What is being asked -> Apart from any images, the entries are to be output exactly.

Given records ->

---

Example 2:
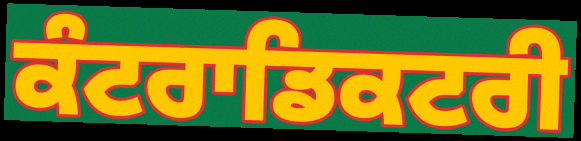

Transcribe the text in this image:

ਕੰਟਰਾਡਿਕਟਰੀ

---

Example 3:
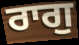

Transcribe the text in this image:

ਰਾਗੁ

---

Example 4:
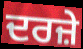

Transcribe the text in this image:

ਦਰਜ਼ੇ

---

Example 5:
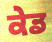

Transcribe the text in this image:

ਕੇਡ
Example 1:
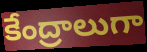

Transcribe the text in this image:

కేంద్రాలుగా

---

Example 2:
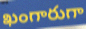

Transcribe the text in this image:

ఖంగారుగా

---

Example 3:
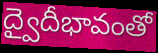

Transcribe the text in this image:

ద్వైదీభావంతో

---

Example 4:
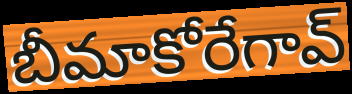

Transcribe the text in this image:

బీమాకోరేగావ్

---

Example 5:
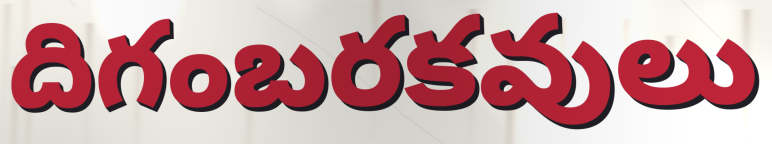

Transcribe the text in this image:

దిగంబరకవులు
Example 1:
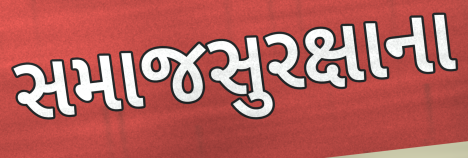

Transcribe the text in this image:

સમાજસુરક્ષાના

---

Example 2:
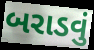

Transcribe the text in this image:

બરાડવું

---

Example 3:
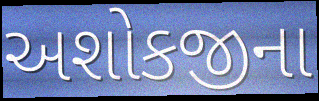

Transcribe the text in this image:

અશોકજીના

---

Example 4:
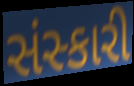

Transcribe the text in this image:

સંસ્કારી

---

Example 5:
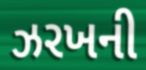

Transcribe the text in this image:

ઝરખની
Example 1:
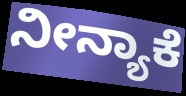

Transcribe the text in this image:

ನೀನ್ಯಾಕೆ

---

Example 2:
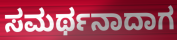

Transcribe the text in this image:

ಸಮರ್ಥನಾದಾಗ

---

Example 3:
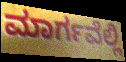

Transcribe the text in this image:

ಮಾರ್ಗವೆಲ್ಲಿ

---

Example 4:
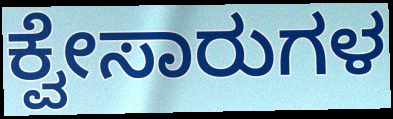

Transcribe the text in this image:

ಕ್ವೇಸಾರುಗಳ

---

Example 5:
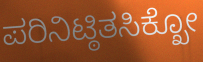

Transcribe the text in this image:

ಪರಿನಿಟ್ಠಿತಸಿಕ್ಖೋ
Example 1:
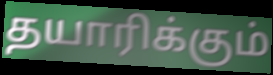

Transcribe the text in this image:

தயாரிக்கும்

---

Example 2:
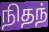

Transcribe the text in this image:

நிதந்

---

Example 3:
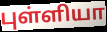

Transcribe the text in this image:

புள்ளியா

Answer space ->
---

Example 2:

Transcribe the text in this image:

ਕੰਟਰਾਡਿਕਟਰੀ

---

Example 3:

Transcribe the text in this image:

ਰਾਗੁ

---

Example 4:

Transcribe the text in this image:

ਦਰਜ਼ੇ

---

Example 5:

Transcribe the text in this image:

ਕੇਡ
Example 1:

Transcribe the text in this image:

కేంద్రాలుగా

---

Example 2:

Transcribe the text in this image:

ఖంగారుగా

---

Example 3:

Transcribe the text in this image:

ద్వైదీభావంతో

---

Example 4:

Transcribe the text in this image:

బీమాకోరేగావ్

---

Example 5:

Transcribe the text in this image:

దిగంబరకవులు
Example 1:

Transcribe the text in this image:

સમાજસુરક્ષાના

---

Example 2:

Transcribe the text in this image:

બરાડવું

---

Example 3:

Transcribe the text in this image:

અશોકજીના

---

Example 4:

Transcribe the text in this image:

સંસ્કારી

---

Example 5:

Transcribe the text in this image:

ઝરખની
Example 1:

Transcribe the text in this image:

ನೀನ್ಯಾಕೆ

---

Example 2:

Transcribe the text in this image:

ಸಮರ್ಥನಾದಾಗ

---

Example 3:

Transcribe the text in this image:

ಮಾರ್ಗವೆಲ್ಲಿ

---

Example 4:

Transcribe the text in this image:

ಕ್ವೇಸಾರುಗಳ

---

Example 5:

Transcribe the text in this image:

ಪರಿನಿಟ್ಠಿತಸಿಕ್ಖೋ
Example 1:

Transcribe the text in this image:

தயாரிக்கும்

---

Example 2:

Transcribe the text in this image:

நிதந்

---

Example 3:

Transcribe the text in this image:

புள்ளியா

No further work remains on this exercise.